Cod has a flaky, dense, white flesh and a mild flavor, making this low-fat fish a popular food in countries such as the U.S., Portugal and Spain. In England, Atlantic cod is one of the most common kinds of fish to be found in the nation’s iconic fish and chips. Cod livers are processed to make cod liver oil, a nutritional supplement worldwide.

On October 29, 2015, a scientific symposium commemorating the 50th anniversary of the 
first official climate-change warning to a U.S. president was held in Washington, D.C. On that same day, a paper was published in the online journal Science titled “Slow adaptation in the face of rapid warming leads to collapse of the Gulf of Maine cod fishery.” The lead author, Andrew Pershing, the chief scientific officer of the Gulf of Maine Research Institute, and his team examined satellite data on sea-surface temperatures dating from 1982. They calculated that the temperature in the gulf has been rising by 0.03 degrees Centigrade per year, compared to 0.01 degree globally. To see what drove that trend, the team correlated quarterly Gulf of Maine temperatures over that time frame with large-scale climate factors. They found that a northward shift of the Gulf Stream, a warm ocean current, hit the New England Coast at the same time that two, decade-long ocean climate cycles—the Atlantic Multidecadal Oscillation and the Pacific Decadal Oscillation—entered a warmer phase.

The researchers then referred to data as far back as 1900 and found that the chance of any similar segment of the ocean warming so fast was less than 0.3 percent. Previous research had linked the Gulf Stream’s gradual northward shift over the 20th century to increasing greenhouse gases in the atmosphere, resulting in a warming that few marine ecosystems have ever encountered.

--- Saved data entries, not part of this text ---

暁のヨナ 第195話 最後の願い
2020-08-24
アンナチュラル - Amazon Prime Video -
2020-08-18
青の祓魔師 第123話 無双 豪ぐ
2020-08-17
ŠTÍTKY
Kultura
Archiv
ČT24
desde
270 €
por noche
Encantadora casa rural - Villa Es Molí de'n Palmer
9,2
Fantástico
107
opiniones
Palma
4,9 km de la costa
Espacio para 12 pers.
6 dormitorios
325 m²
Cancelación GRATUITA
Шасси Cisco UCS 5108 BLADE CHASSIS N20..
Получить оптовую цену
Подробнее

The Gulf of Maine commercial cod catch has steadily declined since the 1990s. ©National Marine Fisheries Service, NOAA and latimesgraphics

Using recent Gulf of Maine cod stock assessments, the researchers tested a number of models for predicting the factors that affected cod reproduction. Warming turned out to be the best predictor: when summer temperatures went up, the number of fish reaching maturity went down. Of course, to maintain a population and sustain a fishery, new fish must be coming in.

Making cod come back

Two decades ago, commercial fishermen in the Gulf of Maine hauled in 30.5 million pounds of cod annually. In 2009, they caught 13.1 million pounds. Last year, the catch was down to just two million pounds of cod.

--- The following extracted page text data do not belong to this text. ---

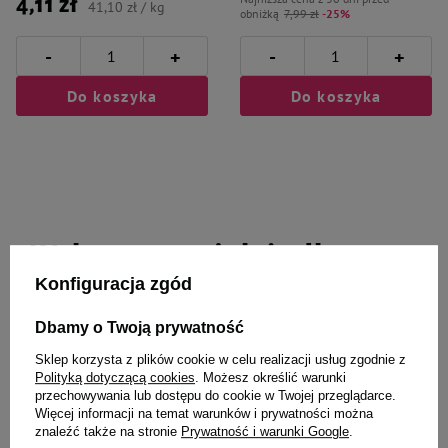
4,11 zł
41,10 zł / kg
obniżką
7,99 zł
-25%
-
-
+
+
Do koszyka
Do koszyka
Wybrane specjalnie dla
Konfiguracja zgód
Ciebie i Twojego czworonoga
Dbamy o Twoją prywatność
Sklep korzysta z plików cookie w celu realizacji usług zgodnie z
Polityką dotyczącą cookies
. Możesz określić warunki
D&D zabawka piłka i sznur 18 cm
Cooper & Pals Lina sznur szarpak
przechowywania lub dostępu do cookie w Twojej przeglądarce.
do zabawy dla psa pastelowy 44
Więcej informacji na temat warunków i prywatności można
cm
znaleźć także na stronie
Prywatność i warunki Google
.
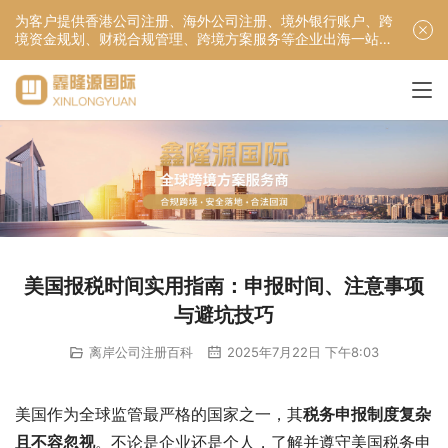
为客户提供香港公司注册、海外公司注册、境外银行账户、跨
境资金规划、财税合规管理、跨境方案服务等企业出海一站式
服务！
美国报税时间实用指南：申报时间、注意事项
与避坑技巧
离岸公司注册百科
2025年7月22日 下午8:03
美国作为全球监管最严格的国家之一，其
税务申报制度复杂
且不容忽视
。不论是企业还是个人，了解并遵守美国税务申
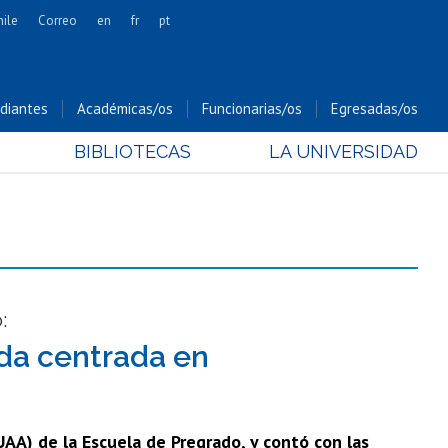
hile
Correo
en
fr
pt
Artes
Cs. Agronómicas
diantes
Académicas/os
Funcionarias/os
Egresadas/os
Cs. Forestales y Conservación
BIBLIOTECAS
LA UNIVERSIDAD
Cs. Sociales
Comunicación e Imagen
Economía y Negocios
Gobierno
Odontología
Estudios Internacionales
:
Bachillerato
ada centrada en
Hospital Clínico
UAA) de la Escuela de Pregrado, y contó con las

Recently, hundreds of Cape Cod fishermen who used to spend a whole year catching cod have given up fishing in the winter to work in construction; others have left the industry entirely. Some have switched to dogfish and skate, which are often canned and shipped to Europe. Unfortunately, the dogfish market is so saturated that fishermen only get around 20 cents a pound. By contrast, cod garners $4.50 a pound. 

The cod fishery in Newfoundland closed in 1992. By then, the once-plentiful fish were near extinction, and officials feared they would vanish entirely if the fisheries remained open. About 30,000 people in the province were put out of work. ©michael_swan, flickr

Will New England still be New England without cod? Scientists say that if there is a complete closure of the U.S. cod fishery now, such as the one that took place in Newfoundland in 1992, Gulf of Maine cod could rebound in 11 years. If some fishing were allowed, recovery would take longer: from 14 to 19 years, depending on how fast ocean water warms.

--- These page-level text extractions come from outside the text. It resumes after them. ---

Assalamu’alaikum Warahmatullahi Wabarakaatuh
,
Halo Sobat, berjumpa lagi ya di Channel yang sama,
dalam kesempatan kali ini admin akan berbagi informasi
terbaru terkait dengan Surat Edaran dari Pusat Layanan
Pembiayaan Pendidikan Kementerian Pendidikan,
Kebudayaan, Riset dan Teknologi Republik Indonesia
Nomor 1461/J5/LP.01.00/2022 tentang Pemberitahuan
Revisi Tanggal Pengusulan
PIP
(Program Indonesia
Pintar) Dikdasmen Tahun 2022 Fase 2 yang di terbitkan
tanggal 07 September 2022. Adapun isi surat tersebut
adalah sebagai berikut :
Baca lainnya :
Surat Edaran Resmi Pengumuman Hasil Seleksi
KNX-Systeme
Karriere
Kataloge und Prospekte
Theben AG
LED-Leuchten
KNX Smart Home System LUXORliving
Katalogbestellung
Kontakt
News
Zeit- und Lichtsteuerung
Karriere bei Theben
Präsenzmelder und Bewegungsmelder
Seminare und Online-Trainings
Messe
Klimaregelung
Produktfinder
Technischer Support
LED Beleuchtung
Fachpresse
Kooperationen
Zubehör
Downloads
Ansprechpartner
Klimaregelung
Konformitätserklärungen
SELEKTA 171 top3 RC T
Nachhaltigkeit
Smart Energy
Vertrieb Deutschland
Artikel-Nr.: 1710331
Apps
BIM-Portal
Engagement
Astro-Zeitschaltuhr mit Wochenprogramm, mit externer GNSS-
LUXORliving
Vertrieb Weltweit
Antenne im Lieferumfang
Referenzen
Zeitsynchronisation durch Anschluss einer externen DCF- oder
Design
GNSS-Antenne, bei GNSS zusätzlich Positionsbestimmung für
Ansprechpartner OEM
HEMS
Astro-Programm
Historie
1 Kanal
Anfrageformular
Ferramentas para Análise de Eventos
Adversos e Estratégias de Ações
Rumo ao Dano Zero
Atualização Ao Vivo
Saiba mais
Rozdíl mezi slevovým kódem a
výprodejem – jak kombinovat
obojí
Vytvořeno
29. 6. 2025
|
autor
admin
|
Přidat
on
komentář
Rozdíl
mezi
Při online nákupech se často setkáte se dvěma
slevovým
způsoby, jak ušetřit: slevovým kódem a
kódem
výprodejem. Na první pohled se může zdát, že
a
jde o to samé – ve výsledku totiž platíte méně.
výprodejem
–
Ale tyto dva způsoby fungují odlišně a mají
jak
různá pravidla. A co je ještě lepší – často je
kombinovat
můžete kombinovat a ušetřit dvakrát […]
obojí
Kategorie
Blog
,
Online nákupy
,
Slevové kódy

It seems that, increasingly, we are being faced with making trade-offs among choices such as conserving a species, honoring a historic way of life or preserving a local economy. Last week, I wrote to you about the link between climate change and a distant war. Little did I realize that climate change would so soon be scientifically connected to what’s on our dinner tables.

Do you think the U.S. cod fishery should be closed completely to allow cod to rebound, or should local economies be allowed some time to reconfigure? Are we in the U.S. more likely to take rapid climate change more seriously if our popular foods are impacted?